### PROBLEM REQUIREMENTS
Set down, character for character, everything in the records below from the line holding "right eye: (261, 497)" down to the line holding "right hip: (133, 509)", and no other line.

### DATA LISTING
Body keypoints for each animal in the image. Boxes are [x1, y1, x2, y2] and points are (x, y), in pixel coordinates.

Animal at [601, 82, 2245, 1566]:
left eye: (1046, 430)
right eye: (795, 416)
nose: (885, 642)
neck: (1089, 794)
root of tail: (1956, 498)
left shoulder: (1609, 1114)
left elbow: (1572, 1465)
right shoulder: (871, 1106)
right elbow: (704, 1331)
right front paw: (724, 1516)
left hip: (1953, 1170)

* * *

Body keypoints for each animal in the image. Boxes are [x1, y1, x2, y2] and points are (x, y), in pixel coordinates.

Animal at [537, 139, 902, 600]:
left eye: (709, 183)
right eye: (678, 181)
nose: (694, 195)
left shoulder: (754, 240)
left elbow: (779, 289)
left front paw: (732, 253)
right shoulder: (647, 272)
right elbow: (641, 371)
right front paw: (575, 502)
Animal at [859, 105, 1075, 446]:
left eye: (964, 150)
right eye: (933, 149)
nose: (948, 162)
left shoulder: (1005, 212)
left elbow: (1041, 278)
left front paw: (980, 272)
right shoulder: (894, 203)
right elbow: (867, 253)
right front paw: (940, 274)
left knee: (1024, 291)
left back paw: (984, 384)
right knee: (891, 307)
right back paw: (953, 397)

...

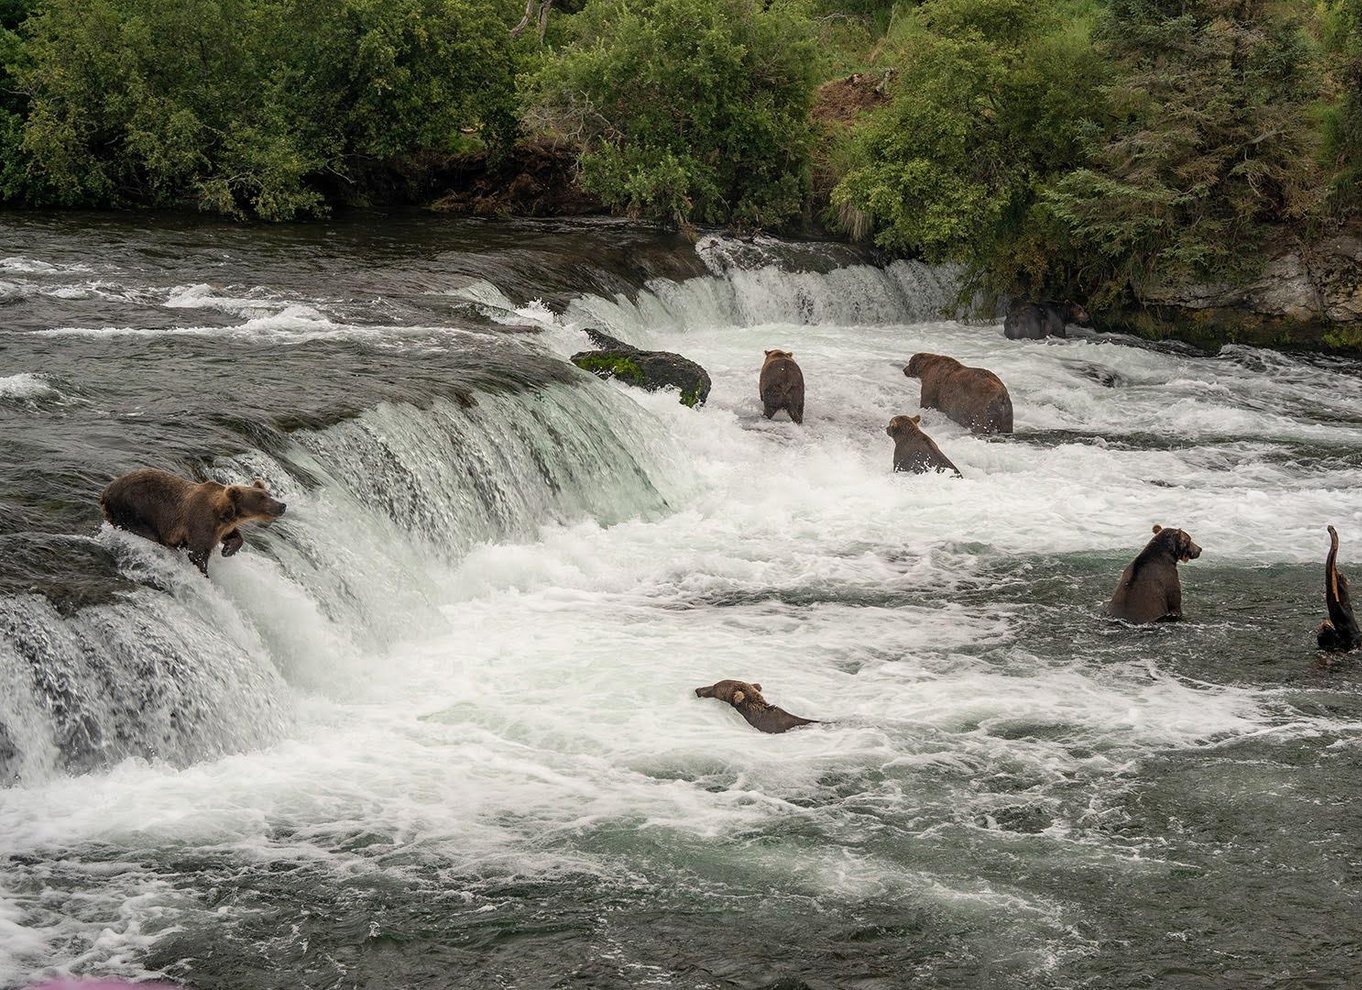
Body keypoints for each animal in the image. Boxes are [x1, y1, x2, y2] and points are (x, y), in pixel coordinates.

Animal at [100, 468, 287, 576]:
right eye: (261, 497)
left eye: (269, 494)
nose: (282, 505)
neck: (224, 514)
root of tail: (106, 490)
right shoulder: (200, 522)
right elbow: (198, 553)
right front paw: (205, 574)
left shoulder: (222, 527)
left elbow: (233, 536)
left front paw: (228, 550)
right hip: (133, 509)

### RESPONSE AREA
right eye: (261, 497)
left eye: (269, 494)
nose: (282, 505)
neck: (224, 514)
root of tail: (106, 490)
right shoulder: (200, 522)
right elbow: (198, 553)
right front paw: (205, 574)
left shoulder: (222, 527)
left elbow: (233, 536)
left front paw: (228, 550)
right hip: (133, 509)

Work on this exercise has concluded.